Use your personal account and just add a page for your business. Easy.


----------



## rocklizrd (Nov 5, 2010)

DJ, I feel your pain. My son went through it with his biz and then I went through it. At first it is very confusing. When you create a biz account it is linked to your personal account. Just go through that process like it tells you. When you are set up and on your main page go to your "accounts" tab. When it pulls down you will see "manage pages", click on that and you can get to your page. Personal accounts can accumulate friends, biz accounts just accumulate likes.

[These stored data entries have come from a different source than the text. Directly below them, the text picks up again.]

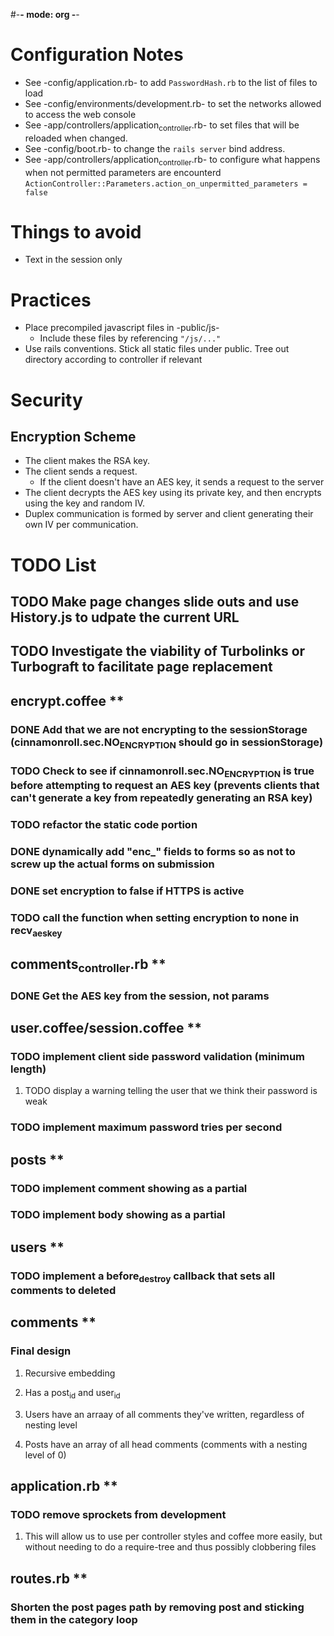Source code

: #-*- mode: org -*-
#+STARTUP: showall

* Configuration Notes
  + See -config/application.rb- to add =PasswordHash.rb= to the list of files to load
  + See -config/environments/development.rb- to set the networks allowed to access the web console
  + See -app/controllers/application_controller.rb- to set files that will be reloaded when changed.
  + See -config/boot.rb- to change the =rails server= bind address.
  + See -app/controllers/application_controller.rb- to configure what happens when not permitted parameters are encounterd  =ActionController::Parameters.action_on_unpermitted_parameters = false=

* Things to avoid
  + Text in the session only

* Practices
  + Place precompiled javascript files in -public/js-
    + Include these files by referencing ="/js/..."=
  + Use rails conventions. Stick all static files under public. Tree out directory according to controller if relevant

* Security
** Encryption Scheme
   + The client makes the RSA key.
   + The client sends a request.
     + If the client doesn't have an AES key, it sends a request to the server
   + The client decrypts the AES key using its private key, and then encrypts using the key and random IV.
   + Duplex communication is formed by server and client generating their own IV per communication.

* TODO List
** TODO Make page changes slide outs and use History.js to udpate the current URL
** TODO Investigate the viability of Turbolinks or Turbograft to facilitate page replacement
** encrypt.coffee **
*** DONE Add that we are not encrypting to the sessionStorage (cinnamonroll.sec.NO_ENCRYPTION should go in sessionStorage)
*** TODO Check to see if cinnamonroll.sec.NO_ENCRYPTION is true before attempting to request an AES key (prevents clients that can't generate a key from repeatedly generating an RSA key)
*** TODO refactor the static code portion
*** DONE dynamically add "enc_" fields to forms so as not to screw up the actual forms on submission
*** DONE set encryption to false if HTTPS is active
*** TODO call the function when setting encryption to none in recv_aes_key
** comments_controller.rb **
*** DONE Get the AES key from the session, not params
** user.coffee/session.coffee **
*** TODO implement client side password validation (minimum length)
**** TODO display a warning telling the user that we think their password is weak
*** TODO implement maximum password tries per second
** posts **
*** TODO implement comment showing as a partial
*** TODO implement body showing as a partial
** users **
*** TODO implement a before_destroy callback that sets all comments to deleted
** comments **
*** Final design
**** Recursive embedding
**** Has a post_id and user_id
**** Users have an arraay of all comments they've written, regardless of nesting level
**** Posts have an array of all head comments (comments with a nesting level of 0)
** application.rb **
*** TODO remove sprockets from development
**** This will allow us to use per controller styles and coffee more easily, but without needing to do a require-tree and thus possibly clobbering files
** routes.rb **
*** Shorten the post pages path by removing post and sticking them in the category loop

I ended up setting up a separate account and don't want to go through the hassle of having everyone go to another page so I will leave as is and shhhhhhh as to the second account.

Hope this helps


----------



## MattL (Oct 22, 2010)

Hi DJ, if your still having trouble doing this, I can walk you through it via Skype (if you have it.)


----------



## White Gardens (Oct 29, 2008)

Like stated above, just do one through your personal account.

All you have to look for is the " Create A Page " link and the rest is self explanatory.


----------



## DJ Contracting (Dec 16, 2003)

I don't want to create a page from my personal account, I want a business account.


----------



## DJ Contracting (Dec 16, 2003)

MattL;1136834 said:


> Hi DJ, if your still having trouble doing this, I can walk you through it via Skype (if you have it.)


I do have a Skype account I'll see If I can put it in my profile.


----------



## White Gardens (Oct 29, 2008)

DJ Contracting;1136938 said:


> I don't want to create a page from my personal account, I want a business account.


That is exactly what it is, a business page. Click on my FB link below and you'll see. I'm in there as a fan and Administrator, but my biz logo is what is the profile pic for the page.

You can make anyone who is a FB member an Administrator from there also.

Once you go through your account and click create page, it will ask you what kind of page it is, such as,

Business Page
Web Page
Product
etc.....


----------